Saved data entries:
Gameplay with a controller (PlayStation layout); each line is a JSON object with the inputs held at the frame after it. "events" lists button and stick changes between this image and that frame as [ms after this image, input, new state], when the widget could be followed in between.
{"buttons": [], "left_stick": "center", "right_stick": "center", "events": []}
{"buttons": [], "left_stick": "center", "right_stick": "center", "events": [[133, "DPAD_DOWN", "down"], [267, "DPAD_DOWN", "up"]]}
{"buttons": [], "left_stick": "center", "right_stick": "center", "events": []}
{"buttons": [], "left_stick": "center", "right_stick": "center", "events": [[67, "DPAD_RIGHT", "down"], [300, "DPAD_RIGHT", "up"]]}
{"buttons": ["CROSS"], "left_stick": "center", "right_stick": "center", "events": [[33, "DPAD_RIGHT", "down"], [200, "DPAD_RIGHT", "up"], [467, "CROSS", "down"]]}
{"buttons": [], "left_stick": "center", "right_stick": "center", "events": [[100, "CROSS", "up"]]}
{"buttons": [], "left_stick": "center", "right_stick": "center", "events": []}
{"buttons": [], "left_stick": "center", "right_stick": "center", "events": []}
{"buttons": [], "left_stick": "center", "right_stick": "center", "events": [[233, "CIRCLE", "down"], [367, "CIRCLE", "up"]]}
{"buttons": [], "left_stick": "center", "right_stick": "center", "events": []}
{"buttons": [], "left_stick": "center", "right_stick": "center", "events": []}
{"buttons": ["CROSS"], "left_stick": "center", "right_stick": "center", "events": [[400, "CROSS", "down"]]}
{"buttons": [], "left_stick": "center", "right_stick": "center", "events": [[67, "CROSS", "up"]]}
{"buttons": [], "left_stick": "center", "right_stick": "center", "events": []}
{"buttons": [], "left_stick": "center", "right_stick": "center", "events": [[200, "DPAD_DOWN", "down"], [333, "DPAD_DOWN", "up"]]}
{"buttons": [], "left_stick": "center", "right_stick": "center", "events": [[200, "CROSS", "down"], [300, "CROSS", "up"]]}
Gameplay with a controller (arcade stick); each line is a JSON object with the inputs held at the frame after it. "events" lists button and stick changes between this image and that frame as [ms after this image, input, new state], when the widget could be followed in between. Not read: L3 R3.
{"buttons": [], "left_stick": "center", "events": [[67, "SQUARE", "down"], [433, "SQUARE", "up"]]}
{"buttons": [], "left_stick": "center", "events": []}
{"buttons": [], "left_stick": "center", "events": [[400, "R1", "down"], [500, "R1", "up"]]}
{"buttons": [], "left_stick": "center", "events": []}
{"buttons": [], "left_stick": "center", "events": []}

» **Problem statement**
From the first line to the last, please write out the entries exactly.

» **Response to this exercise**
Gameplay with a controller (PlayStation layout); each line is a JSON object with the inputs held at the frame after it. "events" lists button and stick changes between this image and that frame as [ms after this image, input, new state], when the widget could be followed in between.
{"buttons": [], "left_stick": "center", "right_stick": "center", "events": []}
{"buttons": [], "left_stick": "center", "right_stick": "center", "events": [[133, "DPAD_DOWN", "down"], [267, "DPAD_DOWN", "up"]]}
{"buttons": [], "left_stick": "center", "right_stick": "center", "events": []}
{"buttons": [], "left_stick": "center", "right_stick": "center", "events": [[67, "DPAD_RIGHT", "down"], [300, "DPAD_RIGHT", "up"]]}
{"buttons": ["CROSS"], "left_stick": "center", "right_stick": "center", "events": [[33, "DPAD_RIGHT", "down"], [200, "DPAD_RIGHT", "up"], [467, "CROSS", "down"]]}
{"buttons": [], "left_stick": "center", "right_stick": "center", "events": [[100, "CROSS", "up"]]}
{"buttons": [], "left_stick": "center", "right_stick": "center", "events": []}
{"buttons": [], "left_stick": "center", "right_stick": "center", "events": []}
{"buttons": [], "left_stick": "center", "right_stick": "center", "events": [[233, "CIRCLE", "down"], [367, "CIRCLE", "up"]]}
{"buttons": [], "left_stick": "center", "right_stick": "center", "events": []}
{"buttons": [], "left_stick": "center", "right_stick": "center", "events": []}
{"buttons": ["CROSS"], "left_stick": "center", "right_stick": "center", "events": [[400, "CROSS", "down"]]}
{"buttons": [], "left_stick": "center", "right_stick": "center", "events": [[67, "CROSS", "up"]]}
{"buttons": [], "left_stick": "center", "right_stick": "center", "events": []}
{"buttons": [], "left_stick": "center", "right_stick": "center", "events": [[200, "DPAD_DOWN", "down"], [333, "DPAD_DOWN", "up"]]}
{"buttons": [], "left_stick": "center", "right_stick": "center", "events": [[200, "CROSS", "down"], [300, "CROSS", "up"]]}
Gameplay with a controller (arcade stick); each line is a JSON object with the inputs held at the frame after it. "events" lists button and stick changes between this image and that frame as [ms after this image, input, new state], when the widget could be followed in between. Not read: L3 R3.
{"buttons": [], "left_stick": "center", "events": [[67, "SQUARE", "down"], [433, "SQUARE", "up"]]}
{"buttons": [], "left_stick": "center", "events": []}
{"buttons": [], "left_stick": "center", "events": [[400, "R1", "down"], [500, "R1", "up"]]}
{"buttons": [], "left_stick": "center", "events": []}
{"buttons": [], "left_stick": "center", "events": []}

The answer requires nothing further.